Mohsen Rafiqdoost, Khomeini’s bodyguard who helped found Iran’s IRGC boasted about the terrorist group’s role in the bloody attack. “Both the TNT and the ideology, which in one blast sent 400 officers, NCOs, and soldiers at the Marines headquarters to their deaths, were provided by Iran,” the IRGC founder bragged at the time.
“It may be tempting to dismiss all this as ancient history,” writes Greenfield, “but in nearly 50 years, the terror against America never stopped. In 1996, 19 U.S. Air Force airmen were killed in the bombing of the Khobar Towers in Saudi Arabia with another truck bomb.”
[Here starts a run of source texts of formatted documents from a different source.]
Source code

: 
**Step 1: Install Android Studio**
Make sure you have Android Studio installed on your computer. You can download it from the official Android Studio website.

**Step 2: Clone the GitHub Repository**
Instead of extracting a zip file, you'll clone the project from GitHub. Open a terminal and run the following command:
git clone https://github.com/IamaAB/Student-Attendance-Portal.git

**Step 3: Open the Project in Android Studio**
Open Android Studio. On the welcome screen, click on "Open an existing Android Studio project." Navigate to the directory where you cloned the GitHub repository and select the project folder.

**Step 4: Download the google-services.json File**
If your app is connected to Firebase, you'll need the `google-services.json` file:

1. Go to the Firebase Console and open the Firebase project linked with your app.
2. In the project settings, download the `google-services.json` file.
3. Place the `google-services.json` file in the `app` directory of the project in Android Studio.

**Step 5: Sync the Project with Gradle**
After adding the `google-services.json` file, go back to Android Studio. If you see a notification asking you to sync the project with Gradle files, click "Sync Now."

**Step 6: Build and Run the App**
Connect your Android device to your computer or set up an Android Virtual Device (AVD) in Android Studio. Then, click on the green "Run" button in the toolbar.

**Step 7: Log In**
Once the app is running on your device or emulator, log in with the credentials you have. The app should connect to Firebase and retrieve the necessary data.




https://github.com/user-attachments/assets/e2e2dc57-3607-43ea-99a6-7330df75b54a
“The Khobar Towers bombing was planned, funded, and sponsored by senior leadership in the government of the Islamic Republic of Iran,” ruled a U.S. court presiding over a case brought by Khobar Towers victims.
Fawning Appeasement
President Clinton responded to the Iranian atrocity with a fawning, conciliatory message to newly elected Mohammad Khatami, who was playing the part of the “reformist” President of Iran.
“The United States has no hostile intentions towards the Islamic Republic of Iran and seeks good relationships with your government,” Clinton wrote, asking—not even demanding—“a clear commitment from you that you will ensure an end to Iranian involvement in terrorist activity.”
The commitment was not forthcoming and Clinton caved.
All subsequent atrocities against U.S. servicemen by Tehran were carried out “as a result of policies of appeasement” from Carter to Clinton to Obama to Biden, the article asserts. The more these presidents waffled, compromised and caved, the more the Islamic regime became convinced that America was impotent and that ayatollah was infallible.
Last June, Khamenei was still assuring his people that America “is powerless against us.” In Bushehr, a major site of Iran’s nuclear program, a cleric claimed that ‘the U.S. cannot do a single thing to stop Iran’s nuclear progress.”
The airstrikes that soon followed proved these psychopaths catastrophically wrong.
President Trump has taken the opposite approach from that of his predecessors, “punishing Iran’s intransigence, instead of rewarding it,” the article concludes. “He has shown how weak these totalitarian despots are underneath their arrogance and cruelty.”